TASK TO CARRY OUT: In the entries that follow, the line with "Lubricate steering pitman" opens the range and the line with "Severe Duty Schedule21" closes it; repeat that range exactly, both lines included.

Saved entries
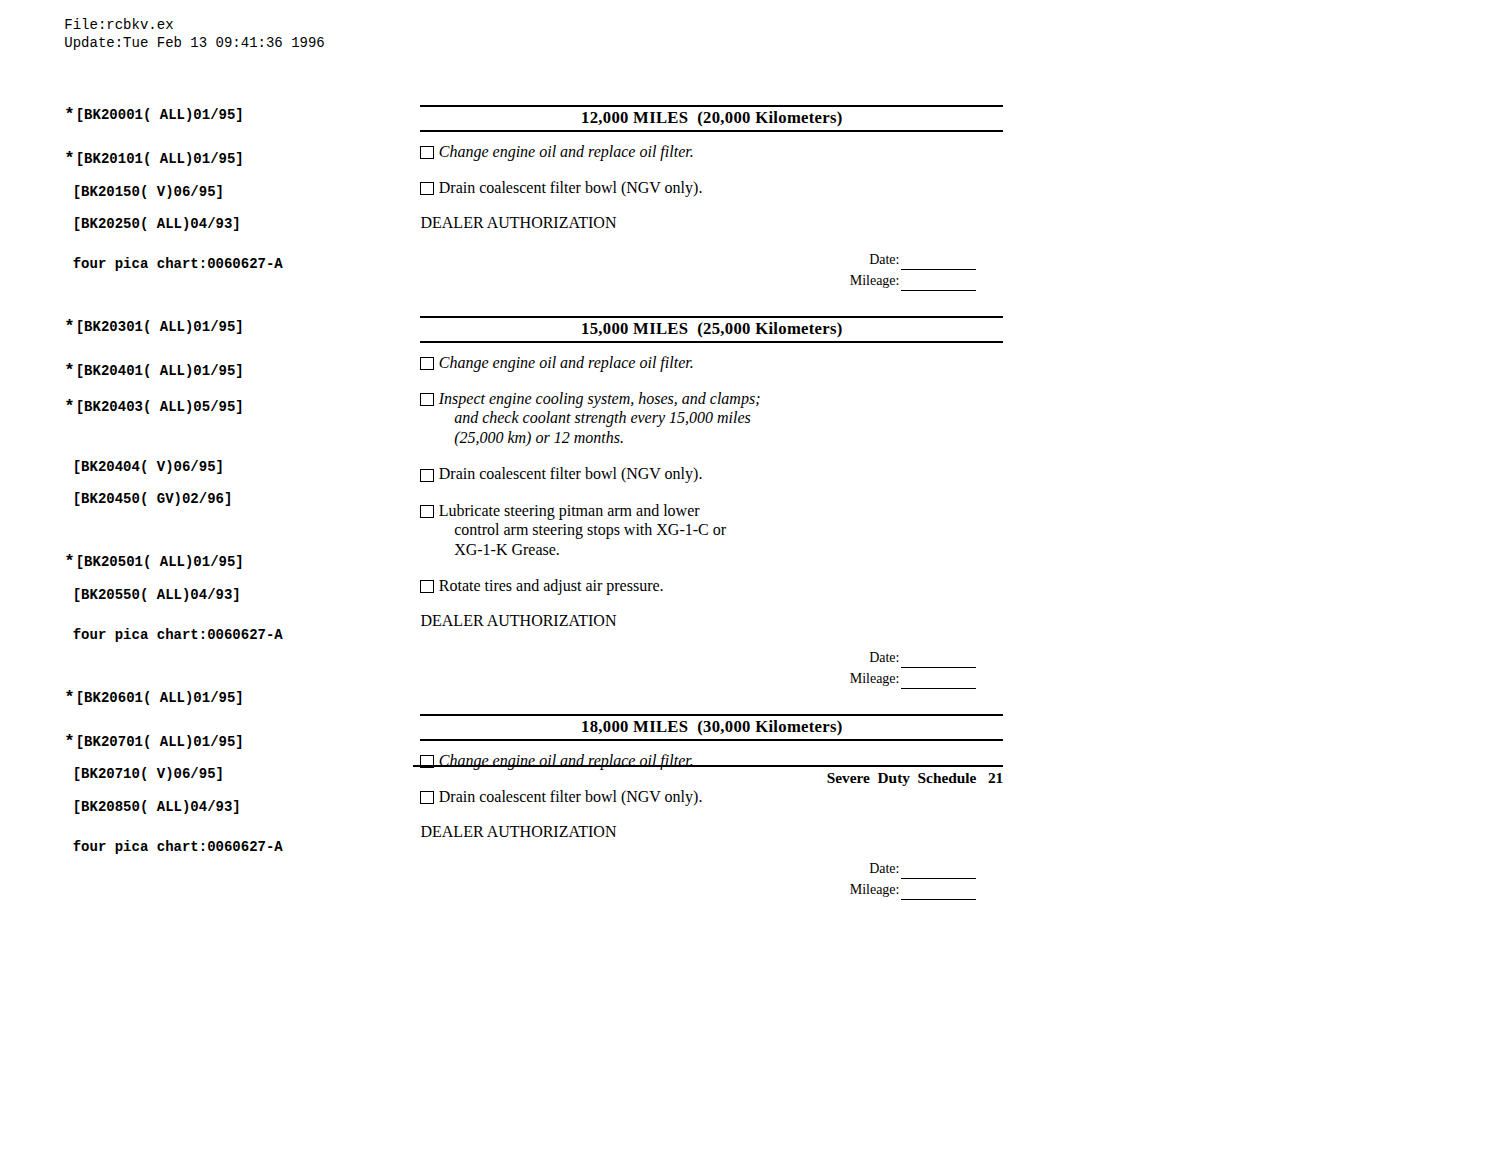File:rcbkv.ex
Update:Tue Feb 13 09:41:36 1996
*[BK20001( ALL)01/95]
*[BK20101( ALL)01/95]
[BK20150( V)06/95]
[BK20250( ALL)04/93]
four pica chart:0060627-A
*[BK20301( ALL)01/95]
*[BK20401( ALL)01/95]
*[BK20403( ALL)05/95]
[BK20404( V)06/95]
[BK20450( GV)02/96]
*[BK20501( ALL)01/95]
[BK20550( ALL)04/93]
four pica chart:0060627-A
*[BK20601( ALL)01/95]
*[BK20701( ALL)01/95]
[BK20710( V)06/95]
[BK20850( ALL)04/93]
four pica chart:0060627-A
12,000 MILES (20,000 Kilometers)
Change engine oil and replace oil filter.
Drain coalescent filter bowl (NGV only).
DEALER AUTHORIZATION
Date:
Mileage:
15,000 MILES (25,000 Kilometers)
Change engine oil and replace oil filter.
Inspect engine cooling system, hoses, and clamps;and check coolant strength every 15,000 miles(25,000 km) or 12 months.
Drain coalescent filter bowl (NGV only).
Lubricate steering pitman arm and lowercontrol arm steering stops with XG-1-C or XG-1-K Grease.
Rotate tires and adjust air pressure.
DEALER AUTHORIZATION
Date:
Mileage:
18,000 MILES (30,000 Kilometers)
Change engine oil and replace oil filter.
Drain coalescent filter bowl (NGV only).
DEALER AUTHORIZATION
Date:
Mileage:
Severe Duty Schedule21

* * *

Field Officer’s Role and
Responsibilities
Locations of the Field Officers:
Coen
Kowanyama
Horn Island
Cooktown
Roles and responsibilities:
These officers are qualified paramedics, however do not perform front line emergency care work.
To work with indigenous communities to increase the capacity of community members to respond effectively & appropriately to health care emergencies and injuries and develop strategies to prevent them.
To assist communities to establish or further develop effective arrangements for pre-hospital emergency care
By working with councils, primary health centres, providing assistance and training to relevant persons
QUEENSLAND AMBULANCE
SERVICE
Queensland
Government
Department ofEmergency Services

SOLUTION TO THE PROBLEM:
Lubricate steering pitman arm and lowercontrol arm steering stops with XG-1-C or XG-1-K Grease.
Rotate tires and adjust air pressure.
DEALER AUTHORIZATION
Date:
Mileage:
18,000 MILES (30,000 Kilometers)
Change engine oil and replace oil filter.
Drain coalescent filter bowl (NGV only).
DEALER AUTHORIZATION
Date:
Mileage:
Severe Duty Schedule21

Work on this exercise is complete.